What recurrence means — and what it doesn’t

Even when early breast cancer is treated successfully, there is always some risk of recurrence, which is when the cancer returns after treatment. Recurrence can be local, meaning it comes back in or near the breast, or distant, meaning it appears elsewhere in the body. Distant recurrence is considered metastatic breast cancer.

Several factors influence recurrence risk, including the size and grade of the original tumor, whether it had spread to nearby lymph nodes, and its receptor status. Understanding your personal recurrence risk is one of the most important conversations to have with your care team — not because it predicts the future, but because it shapes the treatment decisions designed to protect you in the longer-term.

If cancer does return, it’s not a reflection of anything the patient did or didn’t do. It reflects the nature of the disease itself. And today, for patients facing recurrence, the treatment options look meaningfully different than it did even just a decade ago, with a growing number of options that didn’t previously exist.

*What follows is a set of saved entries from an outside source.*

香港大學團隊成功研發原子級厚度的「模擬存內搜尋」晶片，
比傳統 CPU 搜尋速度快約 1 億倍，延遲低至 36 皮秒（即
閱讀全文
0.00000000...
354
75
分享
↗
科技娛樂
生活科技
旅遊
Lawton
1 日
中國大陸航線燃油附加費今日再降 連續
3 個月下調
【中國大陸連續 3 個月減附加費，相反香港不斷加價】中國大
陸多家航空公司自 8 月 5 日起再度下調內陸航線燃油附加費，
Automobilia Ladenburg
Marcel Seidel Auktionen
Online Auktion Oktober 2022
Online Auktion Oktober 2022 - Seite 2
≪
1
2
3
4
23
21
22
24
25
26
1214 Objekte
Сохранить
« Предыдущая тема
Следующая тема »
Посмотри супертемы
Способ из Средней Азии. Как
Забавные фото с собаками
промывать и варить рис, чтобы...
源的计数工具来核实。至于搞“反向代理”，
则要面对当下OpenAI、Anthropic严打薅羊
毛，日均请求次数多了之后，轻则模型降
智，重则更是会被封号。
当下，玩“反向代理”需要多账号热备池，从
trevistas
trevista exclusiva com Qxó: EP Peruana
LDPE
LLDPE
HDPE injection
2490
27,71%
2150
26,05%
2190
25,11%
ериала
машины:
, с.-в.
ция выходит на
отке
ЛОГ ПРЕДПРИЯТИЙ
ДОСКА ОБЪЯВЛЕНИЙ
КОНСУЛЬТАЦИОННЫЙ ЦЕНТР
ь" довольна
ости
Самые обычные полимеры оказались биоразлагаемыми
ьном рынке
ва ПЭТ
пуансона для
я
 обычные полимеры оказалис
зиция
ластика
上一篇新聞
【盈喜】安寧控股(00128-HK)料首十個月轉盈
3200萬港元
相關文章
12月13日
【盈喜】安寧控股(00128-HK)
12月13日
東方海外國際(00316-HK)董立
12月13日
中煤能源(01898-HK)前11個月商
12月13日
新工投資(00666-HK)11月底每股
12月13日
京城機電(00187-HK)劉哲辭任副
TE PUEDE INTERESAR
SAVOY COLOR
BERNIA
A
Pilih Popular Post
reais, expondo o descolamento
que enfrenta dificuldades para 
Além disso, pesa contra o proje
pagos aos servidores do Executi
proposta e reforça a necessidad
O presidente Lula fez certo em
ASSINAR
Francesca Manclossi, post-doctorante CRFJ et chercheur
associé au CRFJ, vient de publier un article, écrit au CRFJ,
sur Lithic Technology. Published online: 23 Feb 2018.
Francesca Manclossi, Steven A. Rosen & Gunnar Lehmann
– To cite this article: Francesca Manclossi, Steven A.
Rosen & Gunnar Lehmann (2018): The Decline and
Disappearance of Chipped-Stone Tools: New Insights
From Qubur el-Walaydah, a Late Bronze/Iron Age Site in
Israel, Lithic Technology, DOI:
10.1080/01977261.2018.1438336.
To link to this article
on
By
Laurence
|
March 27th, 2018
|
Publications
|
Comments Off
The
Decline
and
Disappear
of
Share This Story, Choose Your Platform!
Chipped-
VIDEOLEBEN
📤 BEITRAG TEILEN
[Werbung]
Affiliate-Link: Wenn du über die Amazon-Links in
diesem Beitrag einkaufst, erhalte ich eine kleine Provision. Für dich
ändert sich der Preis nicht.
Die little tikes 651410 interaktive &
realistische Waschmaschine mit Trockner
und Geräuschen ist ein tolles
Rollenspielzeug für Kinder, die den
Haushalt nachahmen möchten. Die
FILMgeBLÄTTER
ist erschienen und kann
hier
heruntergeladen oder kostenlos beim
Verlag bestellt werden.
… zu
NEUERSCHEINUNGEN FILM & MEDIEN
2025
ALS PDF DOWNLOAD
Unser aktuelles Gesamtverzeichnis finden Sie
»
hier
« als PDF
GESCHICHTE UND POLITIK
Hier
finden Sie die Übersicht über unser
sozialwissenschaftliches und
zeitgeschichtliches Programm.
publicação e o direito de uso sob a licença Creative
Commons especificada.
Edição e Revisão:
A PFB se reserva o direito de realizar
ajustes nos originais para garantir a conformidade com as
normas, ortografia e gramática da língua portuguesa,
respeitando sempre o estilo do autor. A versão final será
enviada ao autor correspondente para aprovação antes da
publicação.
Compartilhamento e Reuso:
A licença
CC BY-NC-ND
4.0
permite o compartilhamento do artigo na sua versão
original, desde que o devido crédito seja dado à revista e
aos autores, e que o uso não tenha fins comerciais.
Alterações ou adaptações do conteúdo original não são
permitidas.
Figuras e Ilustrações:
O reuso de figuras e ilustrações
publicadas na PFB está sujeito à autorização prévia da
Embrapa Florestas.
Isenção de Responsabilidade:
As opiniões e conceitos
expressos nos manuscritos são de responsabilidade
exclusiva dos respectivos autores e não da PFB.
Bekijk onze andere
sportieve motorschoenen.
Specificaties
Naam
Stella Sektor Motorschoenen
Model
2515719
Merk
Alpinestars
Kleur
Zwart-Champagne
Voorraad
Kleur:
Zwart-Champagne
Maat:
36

Questions you should bring to your doctor

If you or someone you love has been diagnosed with breast cancer, here are four questions that cut right to what matters most:

1. What is my breast cancer subtype? The answer shapes everything that follows.

2. What is my recurrence risk? And how does my treatment plan address it?

3. What does my treatment timeline look like? Including the longer-term therapies that extend beyond surgery.

4. Are there additional tests — genomic or otherwise — that could help personalize my treatment?

Breast cancer is complex. But complexity, when understood, enables more targeted treatment. The more you know about the biology of your breast cancer, the better equipped you are to ask the right questions, advocate for yourself, and engage as an informed partner in your own care.

This article is intended for informational purposes only and does not constitute medical advice. Please consult your healthcare provider for guidance specific to your situation.